When we talk about tithing or giving it to the church, we don't see the fruition of our gifts and our trust in God immediately. It is something that takes time to mature time for us to be able to see the fullness of our gift. Often times the gifts that we give, we never see the culmination of them. There are things that you are building and creating now that you will not see the fruition of until generations later.

How we respond in this time and this place will be our legacy as we continue forward. We may not see the results of flattening the curve right away, but the best thing that could happen is that nothing happens at the end of our stay inside. Because it means that we will have prevented what could have been. There is no easy answer or quick fix for any of the important things in our lives. All we have is what we can give. So what are you giving in this time? What are you giving to yourself and to your loved ones and to your neighbors? What are you giving to those who are sick and shut in? What are you giving to our healthcare workers and our grocery store clerks and the folks who have been deemed essential? What are you giving? What are you sowing? What are you hoping to reap?

Beauty of the rest of Paul's passage goes like this, "And God is able to provide you with every blessing in abundance so that by always having enough of everything you may share abundantly in every good work, he who supplies seed to the sower and bread for food will supply and multiply your seed for sowing and increase the harvest of your righteousness. You will be enriched in every way for your great generosity, which will produce thanksgiving to guide through us. For the rendering of this ministry not only supplies the needs of the saints, but also overflows with many thanksgivings to God." What you do matters. God is going to take care of us no matter where we are. So long as we are committed to living our lives the way that God calls us to, to love God and to love each other, God will make a way. God will provide what we need. God will give us growth. God will make sure we have what we need. It may not be what we want, but we will have what we need and our thanksgivings to God will be great.

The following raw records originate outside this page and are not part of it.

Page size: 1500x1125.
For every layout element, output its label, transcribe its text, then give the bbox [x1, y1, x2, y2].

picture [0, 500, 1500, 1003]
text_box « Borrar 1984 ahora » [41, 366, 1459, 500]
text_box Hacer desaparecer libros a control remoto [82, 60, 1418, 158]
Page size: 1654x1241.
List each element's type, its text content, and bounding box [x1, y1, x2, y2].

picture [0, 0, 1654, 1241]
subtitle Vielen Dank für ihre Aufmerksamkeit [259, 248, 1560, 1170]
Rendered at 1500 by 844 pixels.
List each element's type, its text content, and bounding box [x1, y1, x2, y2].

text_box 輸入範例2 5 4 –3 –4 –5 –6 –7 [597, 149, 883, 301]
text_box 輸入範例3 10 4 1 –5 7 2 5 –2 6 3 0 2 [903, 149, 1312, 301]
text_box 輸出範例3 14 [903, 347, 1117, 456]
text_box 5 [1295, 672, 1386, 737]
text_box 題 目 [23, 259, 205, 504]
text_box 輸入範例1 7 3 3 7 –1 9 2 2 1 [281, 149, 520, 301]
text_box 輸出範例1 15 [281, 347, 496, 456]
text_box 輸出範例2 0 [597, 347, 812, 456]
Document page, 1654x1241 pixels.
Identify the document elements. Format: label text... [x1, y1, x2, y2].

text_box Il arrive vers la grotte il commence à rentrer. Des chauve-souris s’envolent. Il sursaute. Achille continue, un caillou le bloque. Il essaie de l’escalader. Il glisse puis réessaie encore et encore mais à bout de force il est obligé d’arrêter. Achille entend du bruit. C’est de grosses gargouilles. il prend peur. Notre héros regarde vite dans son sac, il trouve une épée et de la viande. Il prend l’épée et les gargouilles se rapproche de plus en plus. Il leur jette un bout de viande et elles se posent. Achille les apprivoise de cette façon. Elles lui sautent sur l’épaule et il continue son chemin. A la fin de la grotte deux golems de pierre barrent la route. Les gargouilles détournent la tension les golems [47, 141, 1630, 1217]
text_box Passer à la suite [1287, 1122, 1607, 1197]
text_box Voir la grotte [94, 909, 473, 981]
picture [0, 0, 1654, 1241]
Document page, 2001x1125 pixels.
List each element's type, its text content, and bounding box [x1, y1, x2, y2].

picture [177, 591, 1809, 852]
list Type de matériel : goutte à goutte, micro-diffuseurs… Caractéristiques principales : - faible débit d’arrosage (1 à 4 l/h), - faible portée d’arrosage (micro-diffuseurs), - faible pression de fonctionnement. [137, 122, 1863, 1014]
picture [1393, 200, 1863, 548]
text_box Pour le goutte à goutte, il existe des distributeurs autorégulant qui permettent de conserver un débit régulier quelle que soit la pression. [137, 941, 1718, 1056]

So where are you? What are you wrestling with? What are you sitting in? What are you wrestling through these days? Are you sowing bountifully? Are you trusting that God is going to take care of you? Are you trusting that no matter what happens, that God's will will be done? Are you living a life that proves our trust and our commitment to God? Or are you hoarding things and time and people? Are you thinking of yourself and your present or are you thinking of our collective future?

My friends, this is not an easy time. It is not a fun time or a time I'd ever like to repeat, but it is a time for us to sit with our anxieties. God knows I have them all the time, but to also sit with the one who holds all things, the one who will make a way where there seems like there is no way, the one who will give us enough, the one who will provide for us, the one who will make it as it needs to be, the one whose will will be done on earth as it is in heaven. May we trust the one who holds all things.

May you and I stay home, unless you have to go out. May you and I find this time to sow bountifully. May you pour into your loved ones and to each other with all you have. May you be a light in the darkness. May you sow into your children and into your communities bounty. May we trust God. May we be grateful for what we have. And may we always look to the future not with anxiety, not with what ifs, but knowing that God is there. God will lead us through. God will lead us through the chaos. God will lead us through the pain. God will lead us through the grief and the suffering. God will lead us out of chaos into new normal. God will show us the way today and every day. Amen.